Will people stop saying "when I was a kid.." as a result of this blog?  Nope.  And that's ok, it's a time honored tradition of frustrated parents to try and rationalize with their mini-me's to get them to calm the fuck down about whatever injustice they feel they've suffered.  But, I would like to try and use this sentence enhancer in a slightly different way:

  • When I was a kid my dad worked constantly, so I try very hard to be present with my child at dinner time.  Because I believe we're building memories she will one day cherish.
  • When I was a kid I never saw my mom cry.  Because of this I felt shamed by my own grief.  I don't want my daughter to fight that demon, so I will show her my tears, in an appropriate way, to help her grieve freely and grow emotionally.
  • When I was a kid I watched my parents playfully express affection with laughter and kisses and teasing.  I now find that same affection in my relationship and it makes me grateful that our kids see it too.
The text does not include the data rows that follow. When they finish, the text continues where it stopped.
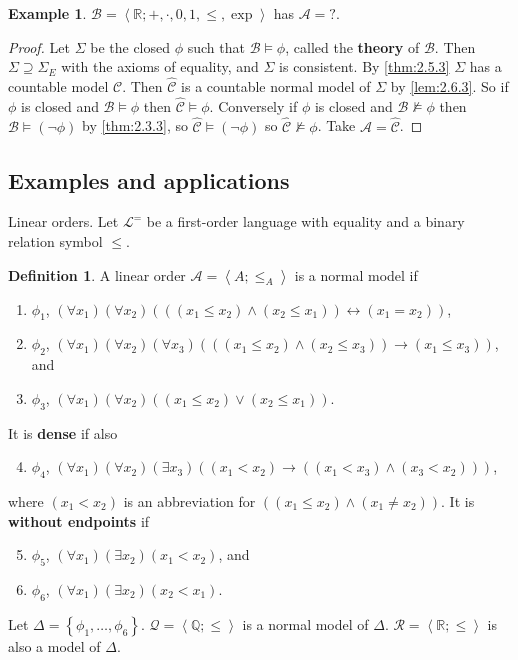 \documentclass{article}
\newcommand{\Q}{\mathbb{Q}}
\newcommand{\R}{\mathbb{R}}
\newcommand{\rb}[1]{\left( #1 \right)}
\newcommand{\cb}[1]{\left\{ #1 \right\}}
\newcommand{\ab}[1]{\left\langle #1 \right\rangle}
\newcommand{\notb}[1]{\rb{\neg #1}}
\newcommand{\orb}[2]{\rb{#1 \lor #2}}
\newcommand{\andb}[2]{\rb{#1 \land #2}}
\newcommand{\impb}[2]{\rb{#1 \rightarrow #2}}
\newcommand{\iffb}[2]{\rb{#1 \leftrightarrow #2}}
\newcommand{\fab}[1]{\rb{\forall #1}}
\newcommand{\teb}[1]{\rb{\exists #1}}
\theoremstyle{definition}\newtheorem{definition}{Definition}[subsection]
\theoremstyle{definition}\newtheorem{remark}[definition]{Remark}
\theoremstyle{definition}\newtheorem*{example}{Example}
\theoremstyle{definition}\newtheorem*{note}{Note}
\begin{document}
\begin{example}
$ \mathcal{B} = \ab{\R; +, \cdot, 0, 1, \le, \exp} $ has $ \mathcal{A} = ? $.
\end{example}

\begin{proof}
Let $ \Sigma $ be the closed $ \phi $ such that $ \mathcal{B} \vDash \phi $, called the \textbf{theory} of $ \mathcal{B} $. Then $ \Sigma \supseteq \Sigma_E $ with the axioms of equality, and $ \Sigma $ is consistent. By \ref{thm:2.5.3} $ \Sigma $ has a countable model $ \mathcal{C} $. Then $ \widehat{\mathcal{C}} $ is a countable normal model of $ \Sigma $ by \ref{lem:2.6.3}. So if $ \phi $ is closed and $ \mathcal{B} \vDash \phi $ then $ \widehat{\mathcal{C}} \vDash \phi $. Conversely if $ \phi $ is closed and $ \mathcal{B} \not\vDash \phi $ then $ \mathcal{B} \vDash \notb{\phi} $ by \ref{thm:2.3.3}, so $ \widehat{\mathcal{C}} \vDash \notb{\phi} $ so $ \widehat{\mathcal{C}} \not\vDash \phi $. Take $ \mathcal{A} = \widehat{\mathcal{C}} $.
\end{proof}

\subsection{Examples and applications}

Linear orders. Let $ \mathcal{L}^= $ be a first-order language with equality and a binary relation symbol $ \le $.

\begin{definition}
A linear order $ \mathcal{A} = \ab{A; \le_A} $ is a normal model if
\begin{enumerate}
\item $ \phi_1 $, $ \fab{x_1}\fab{x_2}\iffb{\andb{\rb{x_1 \le x_2}}{\rb{x_2 \le x_1}}}{\rb{x_1 = x_2}} $,
\item $ \phi_2 $, $ \fab{x_1}\fab{x_2}\fab{x_3}\impb{\andb{\rb{x_1 \le x_2}}{\rb{x_2 \le x_3}}}{\rb{x_1 \le x_3}} $, and
\item $ \phi_3 $, $ \fab{x_1}\fab{x_2}\orb{\rb{x_1 \le x_2}}{\rb{x_2 \le x_1}} $.
\end{enumerate}
It is \textbf{dense} if also
\begin{enumerate}
\setcounter{enumi}{3}
\item $ \phi_4 $, $ \fab{x_1}\fab{x_2}\teb{x_3}\impb{\rb{x_1 < x_2}}{\andb{\rb{x_1 < x_3}}{\rb{x_3 < x_2}}} $,
\end{enumerate}
where $ \rb{x_1 < x_2} $ is an abbreviation for $ \andb{\rb{x_1 \le x_2}}{\rb{x_1 \ne x_2}} $. It is \textbf{without endpoints} if
\begin{enumerate}
\setcounter{enumi}{4}
\item $ \phi_5 $, $ \fab{x_1}\teb{x_2}\rb{x_1 < x_2} $, and
\item $ \phi_6 $, $ \fab{x_1}\teb{x_2}\rb{x_2 < x_1} $.
\end{enumerate}
Let $ \Delta = \cb{\phi_1, \dots, \phi_6} $. $ \mathcal{Q} = \ab{\Q; \le} $ is a normal model of $ \Delta $. $ \mathcal{R} = \ab{\R; \le} $ is also a model of $ \Delta $.
\end{definition}
\end{document}

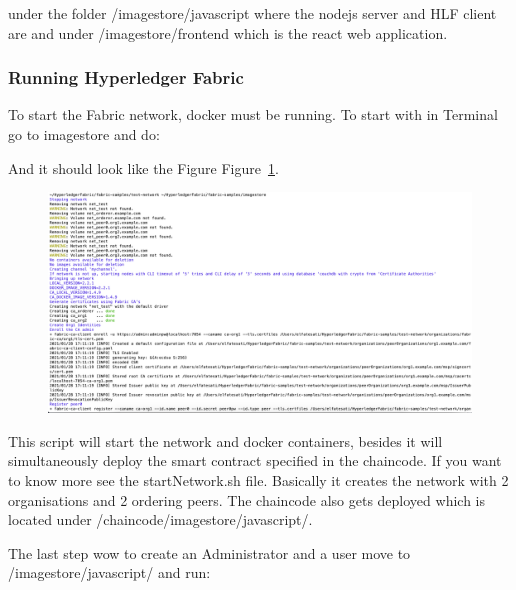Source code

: under the folder
{\selectfont /imagestore/javascript} where the nodejs server and HLF client are and under {\selectfont /imagestore/frontend} which is the react web application.  


\subsubsection{Running Hyperledger Fabric}
To start the Fabric network, docker must be running. 
To start with in Terminal go to {\selectfont imagestore} and do: 

And it should look like the Figure Figure~\ref{fig:eessdffsfsf}.

    \begin{figure}[!htb]
    \centering
    \includegraphics[width=1\textwidth]{figures/RunningHLF.png}
    \caption{ }
    \label{fig:eessdffsfsf}
\end{figure}
This script will start the network and docker containers, besides it will simultaneously deploy the smart contract specified in the chaincode. If you want to know more see the startNetwork.sh file. Basically it creates the network with 2 organisations and 2 ordering peers. The chaincode also gets deployed which is located under 
{\selectfont /chaincode/imagestore/javascript/}.

The last step wow to create an Administrator and a user move to {\selectfont /imagestore/javascript/} and run: 




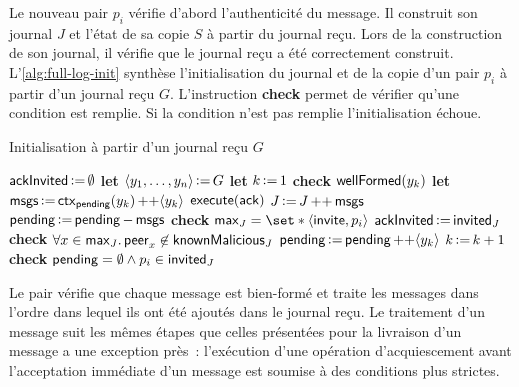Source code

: Le nouveau pair $p_i$ vérifie d'abord l'authenticité du message.
Il construit son journal $J$ et l'état de sa copie $S$ à partir du journal reçu.
Lors de la construction de son journal, il vérifie que le journal reçu a été correctement construit.
L'\autoref{alg:full-log-init} synthèse l'initialisation du journal et de la copie d'un pair $p_i$ à partir d'un journal reçu $G$.
L'instruction \textbf{check} permet de vérifier qu'une condition est remplie.
Si la condition n'est pas remplie l'initialisation échoue.

\begin{algorithm}[ht]
\caption{Initialisation à partir d'un journal reçu $G$}\label{alg:full-log-init}
\begin{algorithmic}[1]
    \State $\trm{ackInvited} \assign \emptyset$
    \State \textbf{let} $\tuple*{y_1, \dotsc, y_n} \assign G$
    \State \textbf{let} $k \assign 1$
        \State \textbf{check} $\trm{wellFormed}(y_k)$
            \State \textbf{let} $\trm{msgs} \assign \trm{ctx}_{\trm{pending}}(y_k) \lappend \tuple*{y_k}$
                \State $\trm{execute}(\trm{ack})$
            \EndIf
            \State $J \assign J \lappend \trm{msgs}$
            \State $\trm{pending} \assign \trm{pending} \sminus \trm{msgs}$
                \State \textbf{check} $\trm{max}_J = \set*{\tuple*{\trm{invite}, p_i}}$
                \State $\trm{ackInvited} \assign \trm{invited}_J$
            \EndIf
            \State \textbf{check} $\forall x \in \trm{max}_J \qsep \trm{peer}_x \not\in \trm{knownMalicious}_J$
        \Else
            \State $\trm{pending} \assign \trm{pending} \lappend \tuple*{y_k}$
        \EndIf
        \State $k \assign k + 1$
    \EndWhile
    \State \textbf{check} $\trm{pending} = \emptyset \land p_i \in \trm{invited}_J$
\EndProcedure
\end{algorithmic}
\end{algorithm}

Le pair vérifie que chaque message est bien-formé et traite les messages dans l'ordre dans lequel ils ont été ajoutés dans le journal reçu.
Le traitement d'un message suit les mêmes étapes que celles présentées pour la livraison d'un message a une exception près~: l'exécution d'une opération d'acquiescement avant l'acceptation immédiate d'un message est soumise à des conditions plus strictes.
  • When I was a kid my sister Jessie never let me wallow in self-pity, and now that she's in a health battle, I know how to pull her up just like she used to pull me up.
  • When I was a kid my mother openly accepted every single friend I ever brought home, regardless of ethnicity, religion, sexual orientation or financial status.  She gave freely to panhandlers, tipped generously, smiled at everyone.  I grew up to be that kind of woman, and my daughter will do the same.
  • When I was a kid my biological dad disappeared.  My step-dad didn't blink an eye, he just stayed right where he was; where he still is today.
  • When I was a kid I was told constantly that I had immeasurable potential and that I would be loved unconditionally.  I am realizing my potential and loved relentlessly by my parents every day.
  • When I was a kid we laughed every single day.
Because when I was a kid, life was amazing.